En 1643 Marina de Austria arribaba a España acompañada de numeroso séquito. En tan colorido grupo destacaba la negrura de una sotana, la de su confesor, Juan Everardo Nithard. De esta forma entró en España el jesuita alemán. Atender las necesidades espirituales de la reina era su cometido, y a cumplirlo aplicó toda su energía y conocimientos. No obstante, la muerte de Felipe IV, en 1665, iba a cambiar el rumbo de la monarquía española y de su vida.
Doña Mariana fue nombrada tutora de su hijo, el futuro Carlos II, labor en la que sería ayudada por una Junta de Gobierno. La inexperiencia de la reina, las graves dificultades por las que travesaba la monarquía y la actitud de algunos miembros de la Junta llevaron a la soberana a buscar el consejo de su confesor en orden a tomar las decisiones más adecuadas tranquilizando así su conciencia en la confianza de haber obrado acertadamente.

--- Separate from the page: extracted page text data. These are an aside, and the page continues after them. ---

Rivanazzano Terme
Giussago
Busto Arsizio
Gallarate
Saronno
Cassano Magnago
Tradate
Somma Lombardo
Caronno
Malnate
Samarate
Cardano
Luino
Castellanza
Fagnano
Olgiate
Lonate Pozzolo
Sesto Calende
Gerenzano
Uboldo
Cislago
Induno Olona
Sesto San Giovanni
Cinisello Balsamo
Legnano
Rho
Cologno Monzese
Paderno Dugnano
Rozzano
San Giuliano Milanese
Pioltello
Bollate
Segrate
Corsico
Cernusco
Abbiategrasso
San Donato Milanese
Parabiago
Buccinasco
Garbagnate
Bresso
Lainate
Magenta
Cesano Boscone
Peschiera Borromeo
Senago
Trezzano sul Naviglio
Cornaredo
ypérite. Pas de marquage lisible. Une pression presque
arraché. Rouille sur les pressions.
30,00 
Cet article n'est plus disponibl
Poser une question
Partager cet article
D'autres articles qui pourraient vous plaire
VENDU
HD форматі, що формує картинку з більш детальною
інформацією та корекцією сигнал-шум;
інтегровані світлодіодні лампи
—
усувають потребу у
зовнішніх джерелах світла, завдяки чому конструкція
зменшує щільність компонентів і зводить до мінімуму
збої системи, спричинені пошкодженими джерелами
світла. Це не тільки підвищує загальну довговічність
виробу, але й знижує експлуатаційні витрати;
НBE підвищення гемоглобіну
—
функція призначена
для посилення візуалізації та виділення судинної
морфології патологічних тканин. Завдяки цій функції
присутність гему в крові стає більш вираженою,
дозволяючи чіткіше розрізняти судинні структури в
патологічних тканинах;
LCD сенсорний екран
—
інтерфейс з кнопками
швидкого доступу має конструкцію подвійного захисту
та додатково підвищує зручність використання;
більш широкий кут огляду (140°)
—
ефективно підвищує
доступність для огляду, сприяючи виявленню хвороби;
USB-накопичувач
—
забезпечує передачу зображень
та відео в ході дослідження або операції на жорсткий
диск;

La soberana consideró necesario que su confesor fuera miembro de la Junta de Gobierno. Para ello fue naturalizado español y después nombrado inquisidor general. Su encumbramiento suscitó la envidia y oposición de quienes creían poseer más derecho y méritos, en especial de Juan José de Austria, hijo bastardo de Felipe IV, que aglutinando a los malcontentos llegó a plantear un pronunciamiento armado si el confesor no dejaba España.
Nithard fue expulsado de la corte y enviado a Roma bajo la apariencia de desempeñar una embajada, que no tenía contenido. El considerable retraso del titular, marqués del Carpio, en incorporarse a la misma permitirá que Nithard la ocupe de forma interina por casi siete años.
Nombrado arzobispo de Edesa, y más tarde cardenal, murió en la ciudad eterna, en la que descansa a los pies del fundador de la Compañía, en la Iglesia del Gesú, como era su deseo.